To do
From the entries below, copy out all lines holding "nose".

Listed entries
====

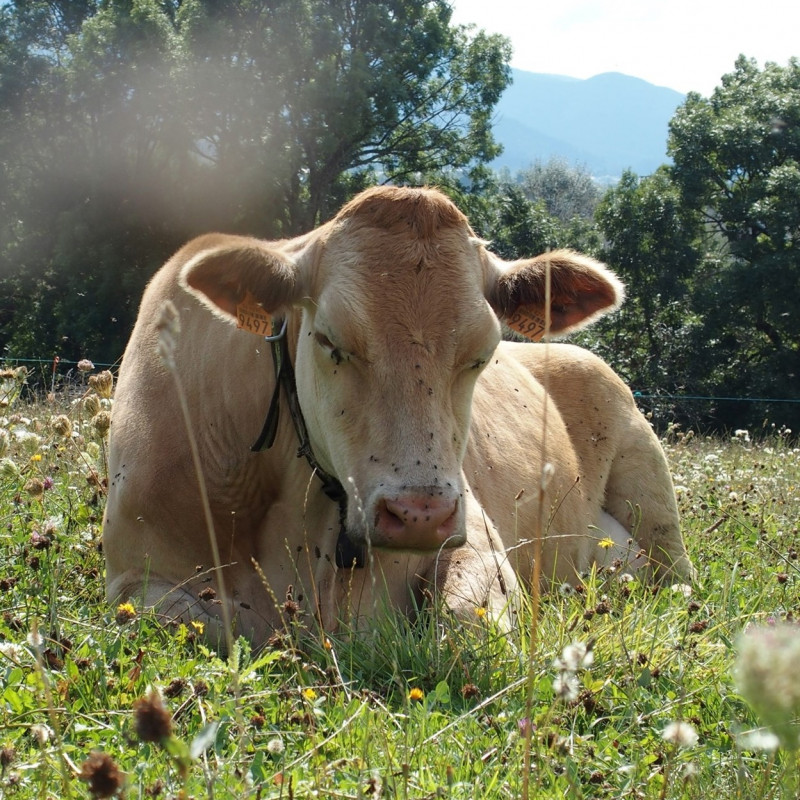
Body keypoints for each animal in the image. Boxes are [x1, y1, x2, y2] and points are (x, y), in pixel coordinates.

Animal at [103, 186, 693, 645]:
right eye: (329, 340)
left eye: (482, 352)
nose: (419, 515)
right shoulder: (130, 580)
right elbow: (184, 621)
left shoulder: (479, 542)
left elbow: (465, 620)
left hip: (653, 498)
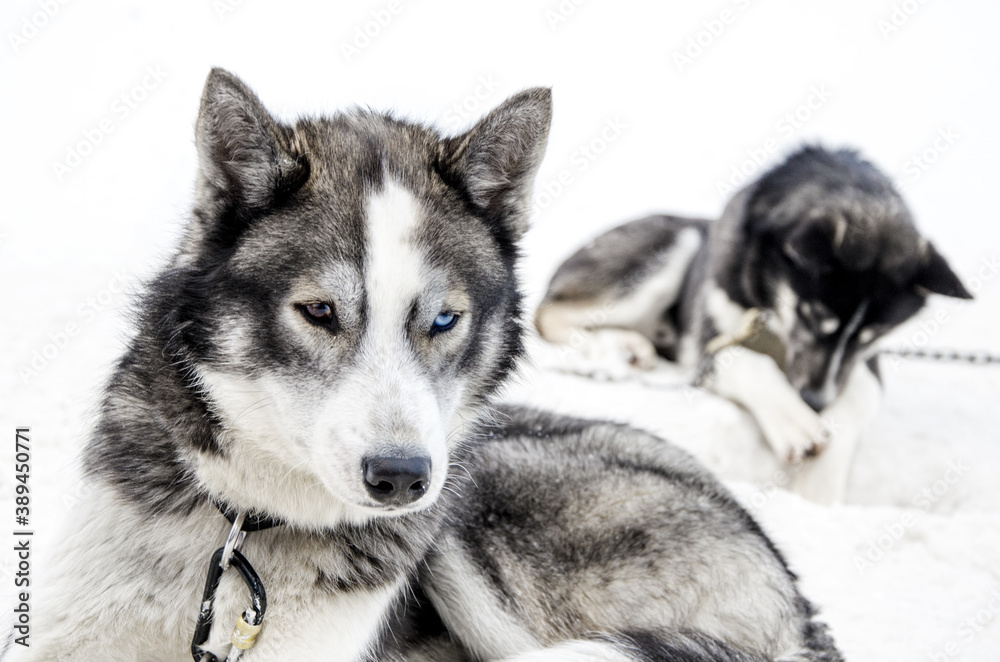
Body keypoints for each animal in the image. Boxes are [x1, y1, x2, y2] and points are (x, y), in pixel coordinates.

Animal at [11, 70, 844, 660]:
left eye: (443, 319)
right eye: (319, 311)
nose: (403, 477)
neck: (242, 532)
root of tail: (798, 597)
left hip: (481, 528)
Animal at [540, 147, 968, 504]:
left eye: (873, 335)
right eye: (812, 315)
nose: (814, 401)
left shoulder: (864, 366)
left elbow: (854, 400)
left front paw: (817, 486)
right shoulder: (711, 343)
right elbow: (746, 362)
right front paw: (796, 423)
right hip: (676, 247)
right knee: (548, 315)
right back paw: (610, 350)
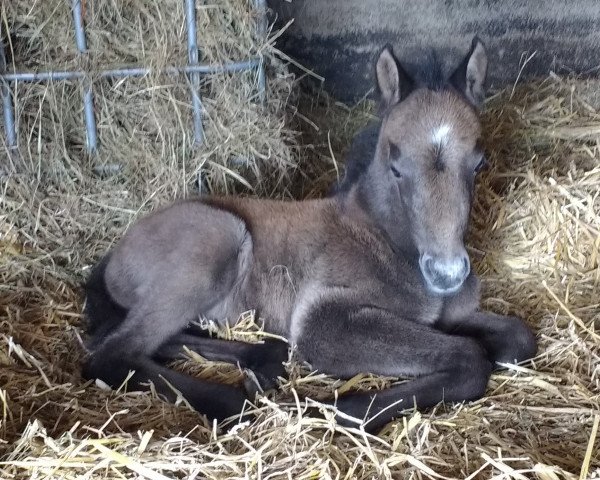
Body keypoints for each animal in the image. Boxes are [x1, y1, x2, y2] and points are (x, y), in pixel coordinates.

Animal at [83, 39, 536, 434]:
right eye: (396, 168)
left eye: (479, 163)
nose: (447, 274)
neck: (382, 240)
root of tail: (116, 253)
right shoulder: (323, 318)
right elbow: (470, 358)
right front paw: (337, 410)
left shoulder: (453, 316)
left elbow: (519, 339)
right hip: (217, 240)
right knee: (111, 354)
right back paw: (234, 400)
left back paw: (264, 360)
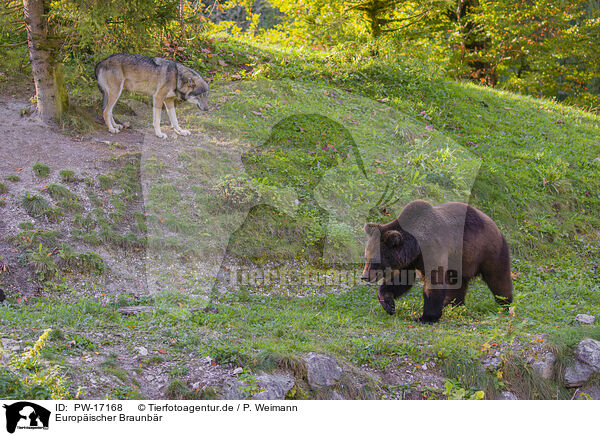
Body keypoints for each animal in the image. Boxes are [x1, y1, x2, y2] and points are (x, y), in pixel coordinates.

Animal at [360, 199, 510, 322]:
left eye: (375, 260)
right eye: (366, 257)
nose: (364, 276)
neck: (416, 246)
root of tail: (495, 225)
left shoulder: (433, 248)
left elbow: (434, 281)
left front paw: (425, 317)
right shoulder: (408, 260)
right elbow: (401, 279)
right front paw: (388, 303)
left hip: (487, 250)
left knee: (498, 278)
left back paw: (505, 304)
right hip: (462, 260)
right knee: (457, 282)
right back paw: (452, 304)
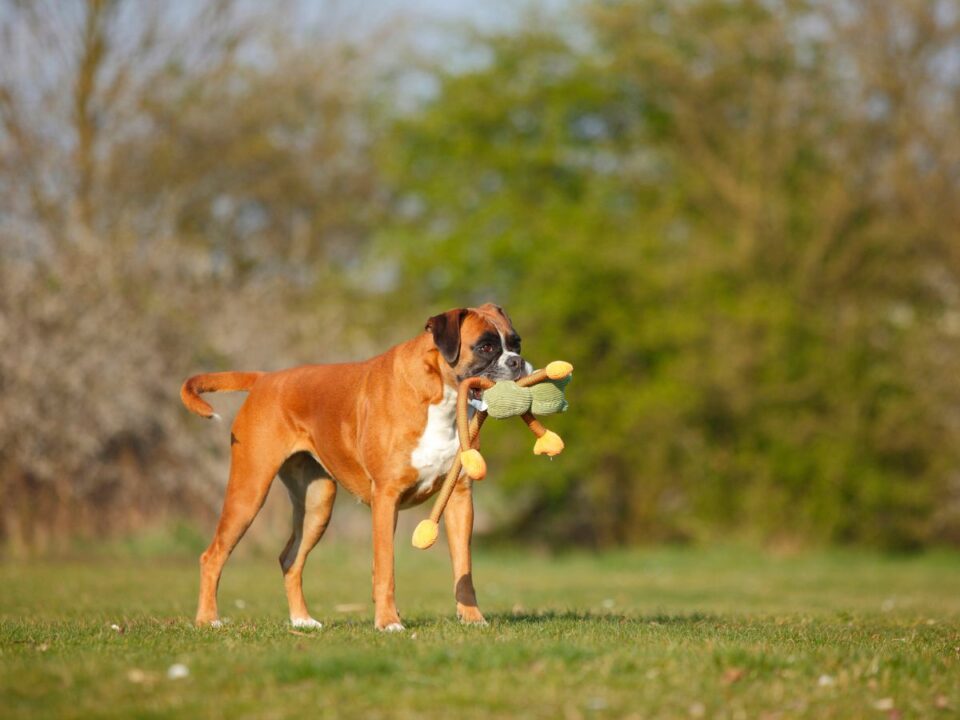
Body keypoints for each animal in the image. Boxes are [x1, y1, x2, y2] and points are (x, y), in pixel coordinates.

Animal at [180, 304, 524, 632]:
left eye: (516, 343)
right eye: (485, 347)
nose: (518, 362)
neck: (440, 395)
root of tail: (265, 378)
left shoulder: (460, 499)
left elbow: (463, 568)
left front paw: (472, 618)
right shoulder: (386, 498)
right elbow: (385, 568)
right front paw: (388, 622)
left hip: (316, 505)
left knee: (290, 558)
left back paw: (302, 621)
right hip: (249, 492)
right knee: (212, 556)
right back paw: (208, 620)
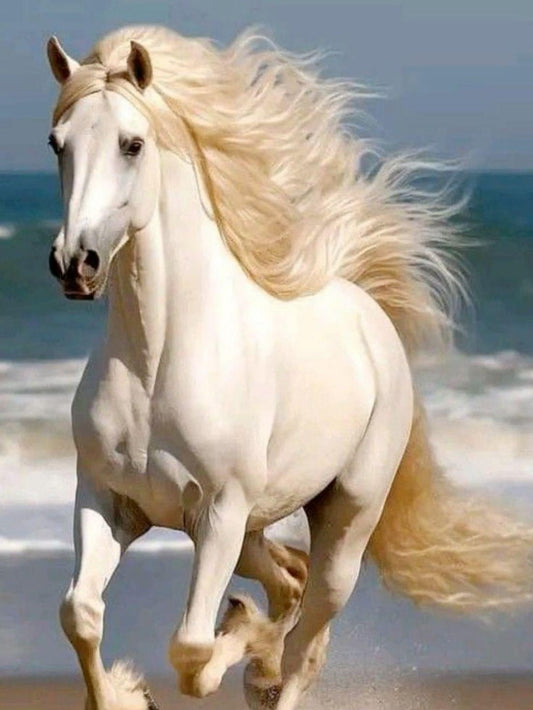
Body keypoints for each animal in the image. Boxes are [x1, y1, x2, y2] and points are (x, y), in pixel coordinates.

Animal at [45, 25, 532, 710]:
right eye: (57, 143)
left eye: (132, 144)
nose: (76, 263)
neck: (156, 364)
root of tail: (365, 311)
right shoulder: (107, 500)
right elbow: (81, 615)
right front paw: (123, 693)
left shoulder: (218, 514)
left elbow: (192, 652)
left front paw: (239, 647)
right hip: (254, 530)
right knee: (289, 582)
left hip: (344, 523)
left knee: (308, 630)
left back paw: (266, 660)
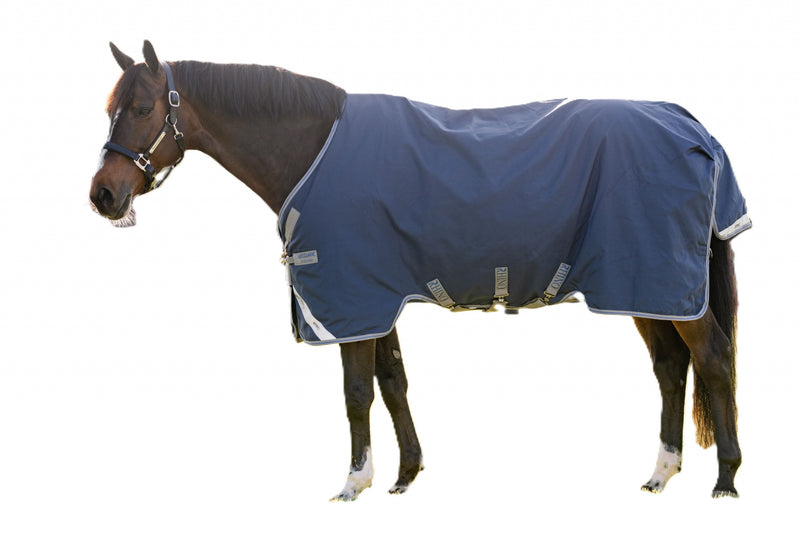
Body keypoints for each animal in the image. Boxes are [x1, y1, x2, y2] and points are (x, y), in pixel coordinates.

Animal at [89, 41, 749, 500]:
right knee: (671, 367)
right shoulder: (380, 297)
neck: (313, 149)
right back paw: (662, 472)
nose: (103, 196)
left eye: (143, 108)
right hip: (645, 288)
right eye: (109, 108)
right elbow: (393, 382)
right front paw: (406, 475)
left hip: (662, 282)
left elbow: (356, 392)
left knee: (713, 357)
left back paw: (725, 479)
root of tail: (689, 123)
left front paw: (353, 483)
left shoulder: (352, 299)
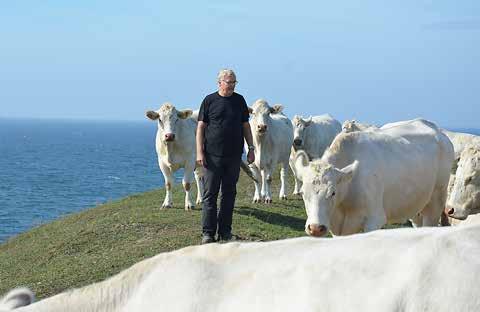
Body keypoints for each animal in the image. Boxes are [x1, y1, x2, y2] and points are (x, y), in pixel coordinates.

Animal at [292, 119, 454, 236]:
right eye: (302, 193)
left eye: (333, 192)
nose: (315, 228)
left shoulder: (374, 219)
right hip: (416, 203)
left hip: (436, 200)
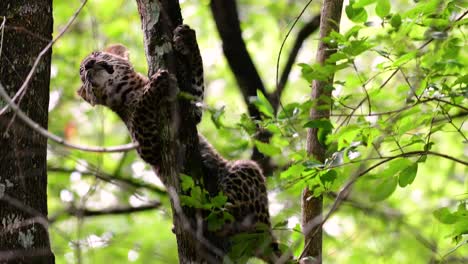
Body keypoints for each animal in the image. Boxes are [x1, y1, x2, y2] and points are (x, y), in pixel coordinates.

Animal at [78, 24, 284, 262]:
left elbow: (195, 83)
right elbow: (141, 111)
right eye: (81, 73)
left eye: (95, 54)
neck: (128, 91)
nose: (88, 65)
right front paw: (156, 84)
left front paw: (187, 39)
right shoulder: (146, 145)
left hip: (244, 177)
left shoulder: (190, 109)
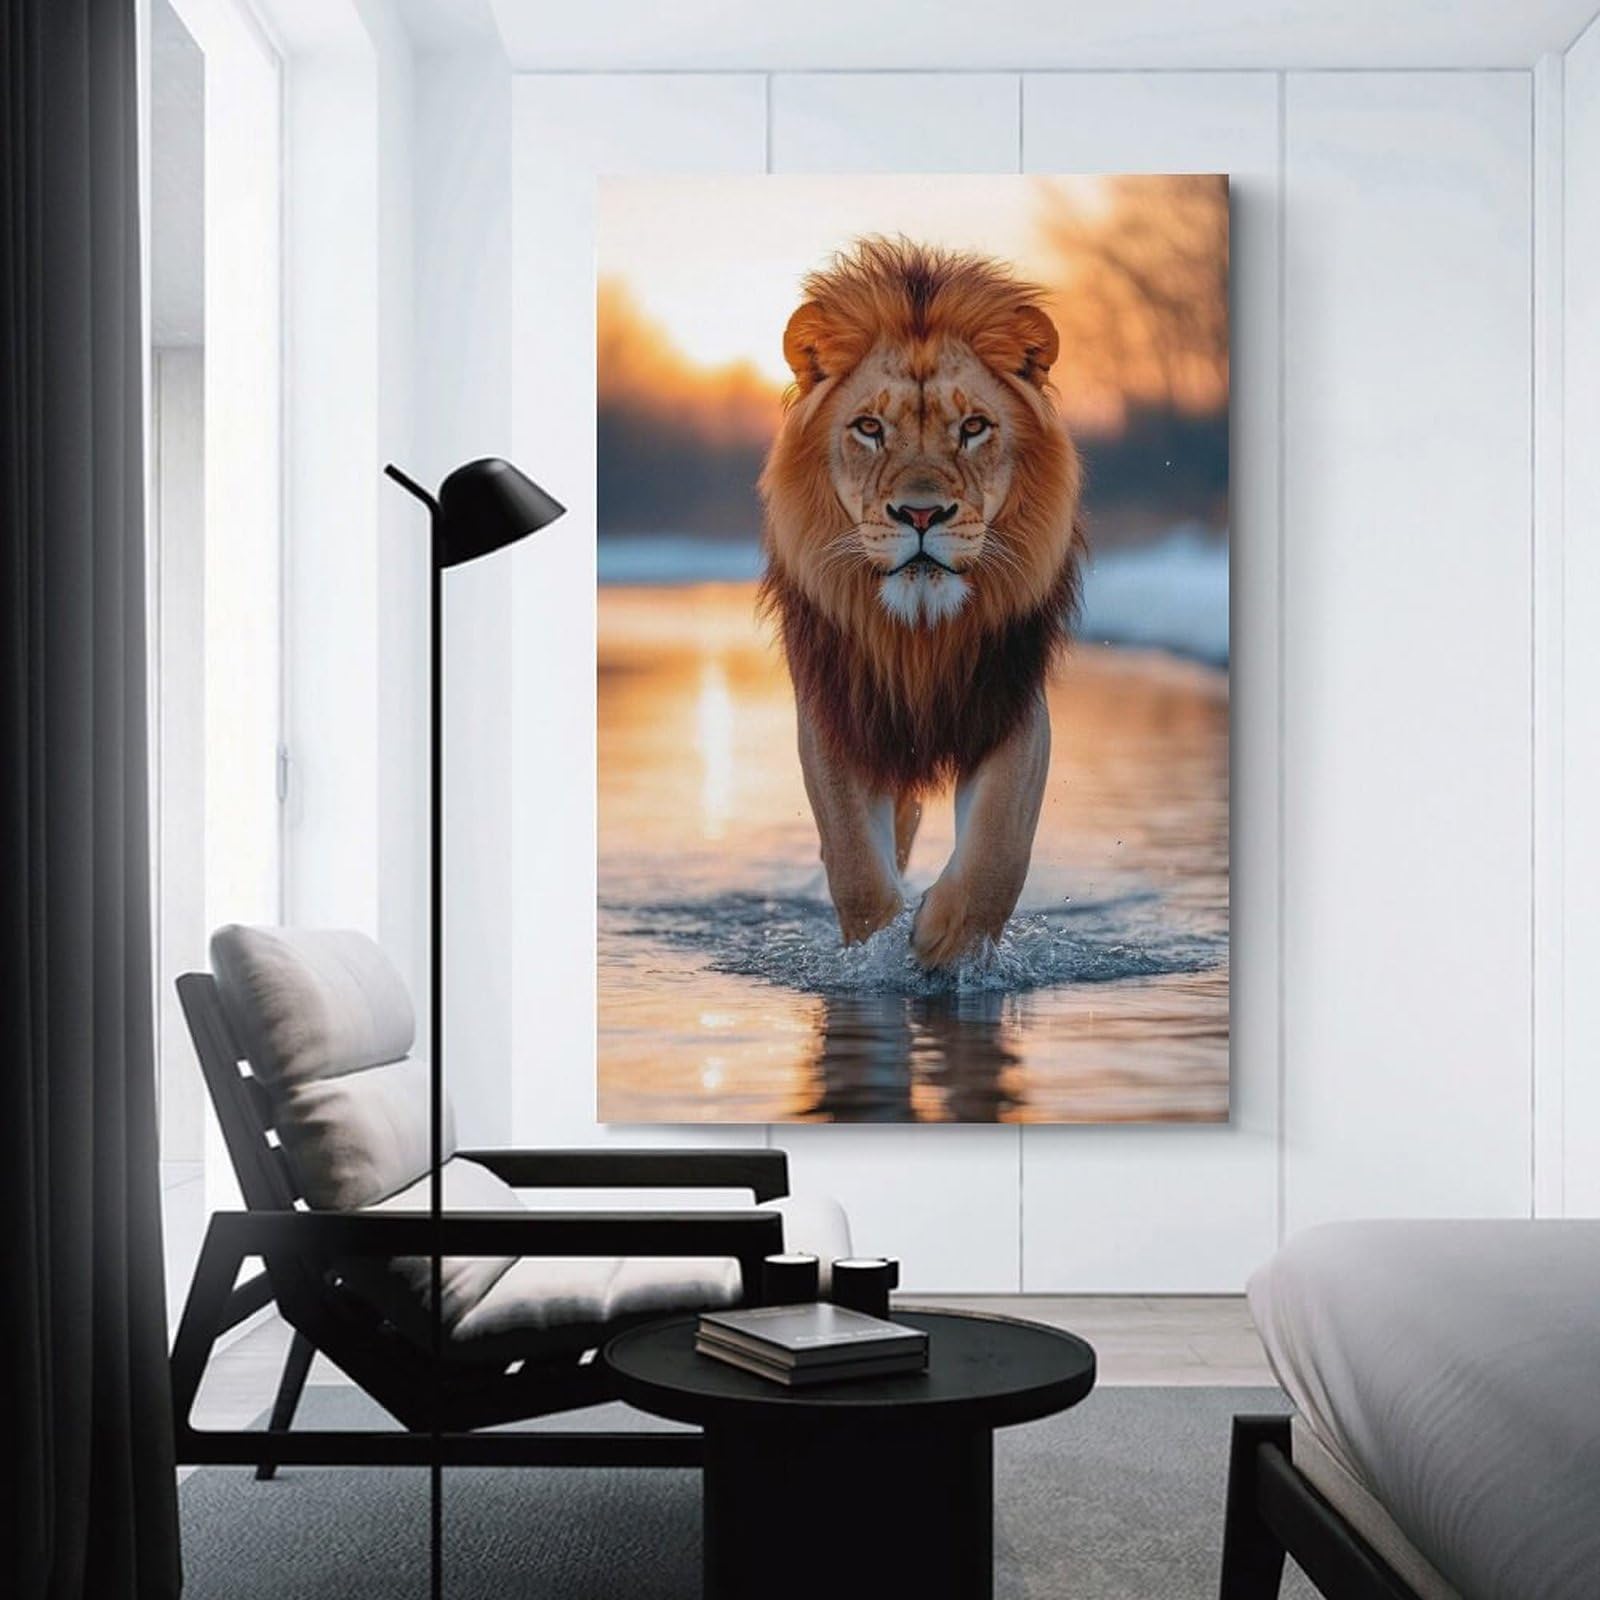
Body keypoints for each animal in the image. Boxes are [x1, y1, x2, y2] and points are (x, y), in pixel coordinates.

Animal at [758, 236, 1085, 969]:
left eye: (974, 427)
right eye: (869, 427)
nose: (921, 514)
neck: (920, 634)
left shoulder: (1009, 702)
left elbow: (997, 849)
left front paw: (946, 944)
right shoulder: (837, 713)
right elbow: (855, 861)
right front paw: (878, 952)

====

Solution
nose: (419, 515)
nose: (403, 477)
nose: (814, 401)
nose: (447, 274)
nose: (364, 276)
nose: (518, 362)
nose: (76, 263)
nose: (103, 196)
nose: (315, 228)
nose: (88, 65)
nose: (921, 514)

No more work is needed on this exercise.